* [ENTRIES SUPPLIED]
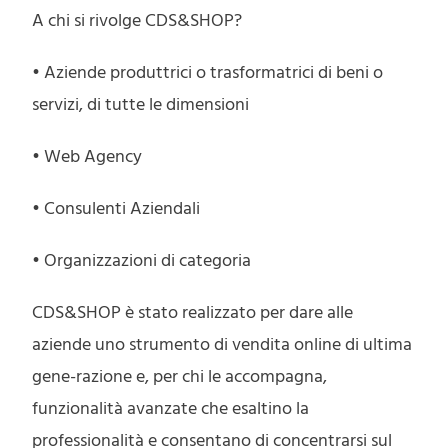
A chi si rivolge CDS&SHOP?
• Aziende produttrici o trasformatrici di beni o
servizi, di tutte le dimensioni
• Web Agency
• Consulenti Aziendali
• Organizzazioni di categoria
CDS&SHOP è stato realizzato per dare alle
aziende uno strumento di vendita online di ultima
gene-razione e, per chi le accompagna,
funzionalità avanzate che esaltino la
professionalità e consentano di concentrarsi sul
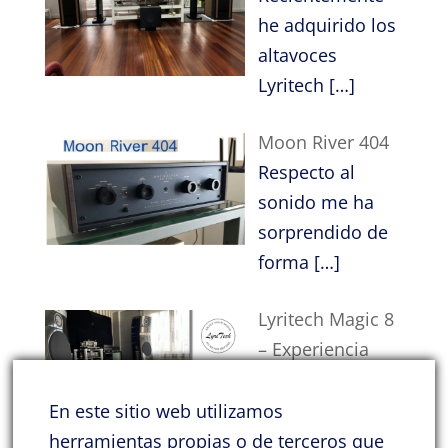
he adquirido los
altavoces
Lyritech
[…]
Moon River 404
Respecto al
sonido me ha
sorprendido de
forma
[…]
Lyritech Magic 8
– Experiencia
inmersiva en
casa
En este sitio web utilizamos
Tengo la satisfacción de contar con a
herramientas propias o de terceros que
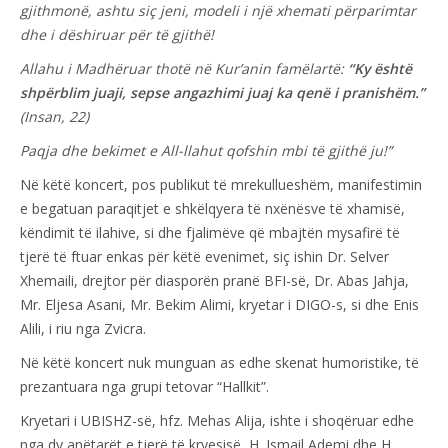
gjithmonë, ashtu siç jeni, modeli i një xhemati përparimtar
dhe i dëshiruar për të gjithë!
Allahu i Madhëruar thotë në Kur’anin famëlartë:
“Ky është
shpërblim juaji, sepse angazhimi juaj ka qenë i pranishëm.”
(Insan, 22)
Paqja dhe bekimet e All-llahut qofshin mbi të gjithë ju!”
Në këtë koncert, pos publikut të mrekullueshëm, manifestimin
e begatuan paraqitjet e shkëlqyera të nxënësve të xhamisë,
këndimit të ilahive, si dhe fjalimëve që mbajtën mysafirë të
tjerë të ftuar enkas për këtë evenimet, siç ishin Dr. Selver
Xhemaili, drejtor për diasporën pranë BFI-së, Dr. Abas Jahja,
Mr. Eljesa Asani, Mr. Bekim Alimi, kryetar i DIGO-s, si dhe Enis
Alili, i riu nga Zvicra.
Në këtë koncert nuk munguan as edhe skenat humoristike, të
prezantuara nga grupi tetovar “Hallkit”.
Kryetari i UBISHZ-së, hfz. Mehas Alija, ishte i shoqëruar edhe
nga dy anëtarët e tjerë të kryesisë, H. Ismail Ademi dhe H.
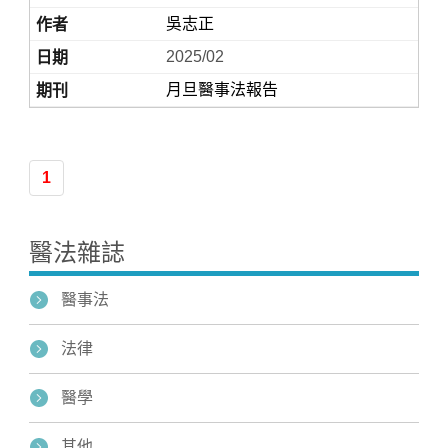
吳志正
2025/02
月旦醫事法報告
1
Home
醫法雜誌
醫事法
法律
醫學
其他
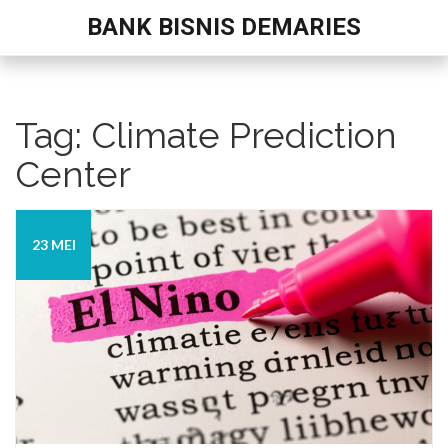
BANK BISNIS DEMARIES
Tag: Climate Prediction
Center
23 MEI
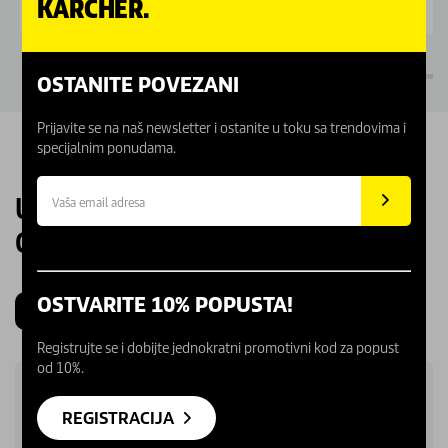
KÄRCHER.
OSTANITE POVEZANI
Prijavite se na naš newsletter i ostanite u toku sa trendovima i
specijalnim ponudama.
UPOZNAJTE NAŠE KARCHER
CENTRE
OSTVARITE 10% POPUSTA!
Beograd
Novi Sad
Kragujevac
Niš
Registrujte se i dobijte jednokratni promotivni kod za popust
od 10%.
REGISTRACIJA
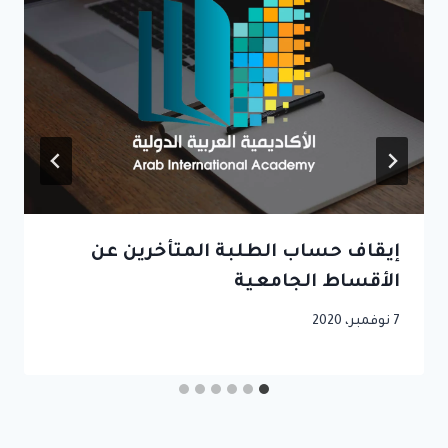
إيقاف حساب الطلبة المتأخرين عن
الأقساط الجامعية
7 نوفمبر، 2020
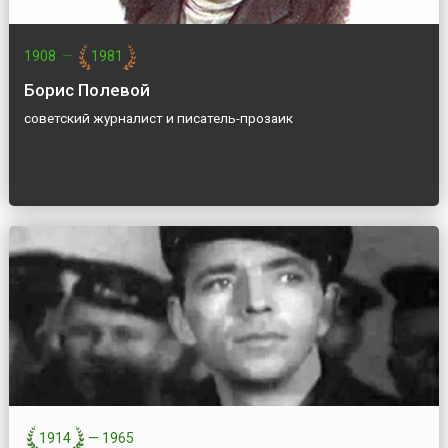
1908
—
1981
Борис Полевой
советский журналист и писатель-прозаик
1914
—
1965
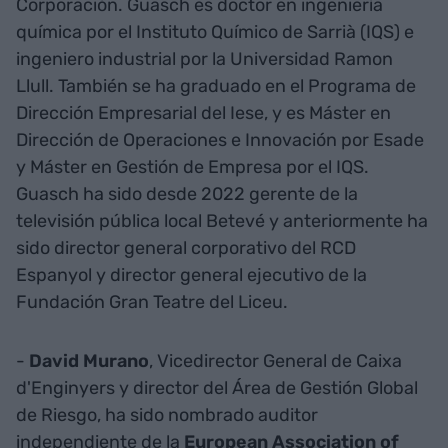
Corporación. Guasch es doctor en ingeniería
química por el Instituto Químico de Sarrià (IQS) e
ingeniero industrial por la Universidad Ramon
Llull. También se ha graduado en el Programa de
Dirección Empresarial del Iese, y es Máster en
Dirección de Operaciones e Innovación por Esade
y Máster en Gestión de Empresa por el IQS.
Guasch ha sido desde 2022 gerente de la
televisión pública local Betevé y anteriormente ha
sido director general corporativo del RCD
Espanyol y director general ejecutivo de la
Fundación Gran Teatre del Liceu.
-
David Murano
, Vicedirector General de Caixa
d'Enginyers y director del Área de Gestión Global
de Riesgo, ha sido nombrado auditor
independiente de la
European Association of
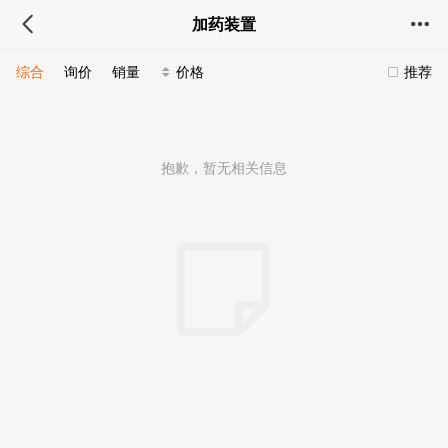
加药装置
综合
询价
销量
价格
推荐
抱歉，暂无相关信息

* [THE TASK]
Whenever the string "koncert" occurs in a line of the entries above, copy that line.

* [TASK ANSWER]
Në këtë koncert, pos publikut të mrekullueshëm, manifestimin
Në këtë koncert nuk munguan as edhe skenat humoristike, të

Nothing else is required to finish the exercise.